On 16 December 1929 New South Wales Police drew their revolvers and shot into a crowd of locked-out miners in the New South Wales town of Rothbury in Australia, killing a 29-year-old miner, Norman Brown, and injuring approximately forty-five miners. The incident became known as the Rothbury affair or the Rothbury riot, and is described as the "bloodiest event in national industrial history."

In 1929, colliery owners on the Northern New South Wales coalfields combined as the Northern Collieries Association. On 14 February 1929 the mine employers gave their 9,750 employees a 14 days' notice, that the miners should accept the following new conditions:

A wage reduction of 12½ per cent on the contract rates, one shilling ($0.10) a day on the "day wage" rate; all Lodges must give the colliery managers the right to hire and fire without regard to seniority; all Lodges must agree to discontinue pit-top meetings and pit stoppages.

The miners refused to accept these terms, and on 2 March 1929 all miners were "locked out" of their employment.

In September 1929, the NSW State Parliament introduced an Unlawful Assembly Act designed to suppress the miners, which authorised police to break up any gatherings.

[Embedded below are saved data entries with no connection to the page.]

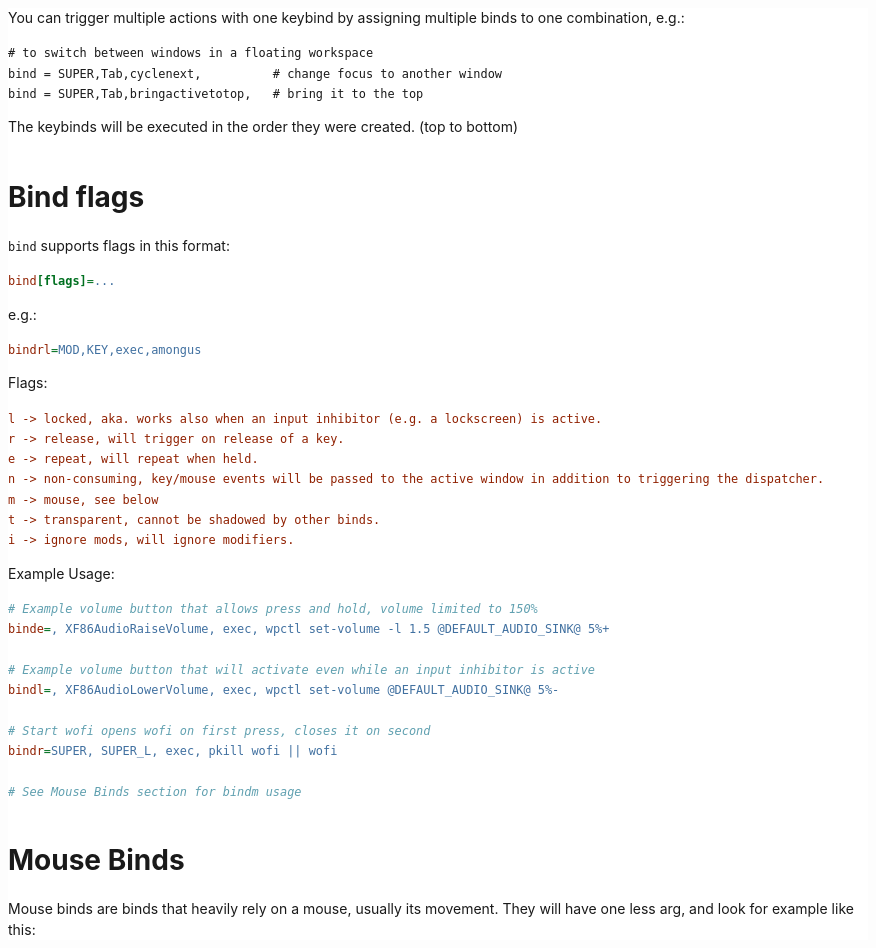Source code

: You can trigger multiple actions with one keybind by assigning multiple binds to one combination, e.g.:

```
# to switch between windows in a floating workspace
bind = SUPER,Tab,cyclenext,          # change focus to another window
bind = SUPER,Tab,bringactivetotop,   # bring it to the top
```

The keybinds will be executed in the order they were created. (top to bottom)

# Bind flags

`bind` supports flags in this format:

```ini
bind[flags]=...
```

e.g.:

```ini
bindrl=MOD,KEY,exec,amongus
```

Flags:

```ini
l -> locked, aka. works also when an input inhibitor (e.g. a lockscreen) is active.
r -> release, will trigger on release of a key.
e -> repeat, will repeat when held.
n -> non-consuming, key/mouse events will be passed to the active window in addition to triggering the dispatcher.
m -> mouse, see below
t -> transparent, cannot be shadowed by other binds.
i -> ignore mods, will ignore modifiers.
```

Example Usage:

```ini
# Example volume button that allows press and hold, volume limited to 150%
binde=, XF86AudioRaiseVolume, exec, wpctl set-volume -l 1.5 @DEFAULT_AUDIO_SINK@ 5%+

# Example volume button that will activate even while an input inhibitor is active
bindl=, XF86AudioLowerVolume, exec, wpctl set-volume @DEFAULT_AUDIO_SINK@ 5%-

# Start wofi opens wofi on first press, closes it on second
bindr=SUPER, SUPER_L, exec, pkill wofi || wofi

# See Mouse Binds section for bindm usage
```

# Mouse Binds

Mouse binds are binds that heavily rely on a mouse, usually its movement.
They will have one less arg, and look for example like this:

On 16 December 1929 about 5,000 miners demonstrated against the introduction of non-union labour into the Rothbury mine by the conservative Bavin government, which had taken over the colliery. The government called in 70 New South Wales police officers from districts outside Newcastle to protect the colliery and allow the entry of non-union labour. Angry miners marched to the mine gate led by a pipe band. When they charged the gate bearing clubs and firearms, the miners were met with defensive baton blows by the police and there were hand-to-hand clashes. Three shots had been fired at the police, followed by the order for law enforcement to draw their revolvers and fire a volley of shots over the heads of the rioters and at the ground. One miner, Norman Brown, received a fatal wound from a ricocheting bullet. The youngest miner was 15-year-old Joseph Cummings, who risked his life, dodging bullets as he ran for the doctor, in a futile effort to help save Brown's life.

The Sydney Daily Telegraph Pictorial described the event as "the most dramatic industrial clash that has ever shocked Australia."

In June 1930, after fifteen months of living in poverty and starvation, the miners capitulated and returned to work on reduced contract wages. However, the lockout failed to break the resolve or organization of the miners union.

The Rothbury mine finally closed in 1974. A monument in honour of Norman Brown is located at North Rothbury. The site is now a railway workshop, restoring locomotives and rollingstock used on railways in the local coalfields.

The 1957 poem "The Ballad of Norman Brown" by Dorothy Hewett, has become one of Australia's most strident union songs, under several different tunes. Other songs about the event include "A sad day on the coalfields" (1929), "And the country knows the rest" (1975) and "Rothbury" (1984).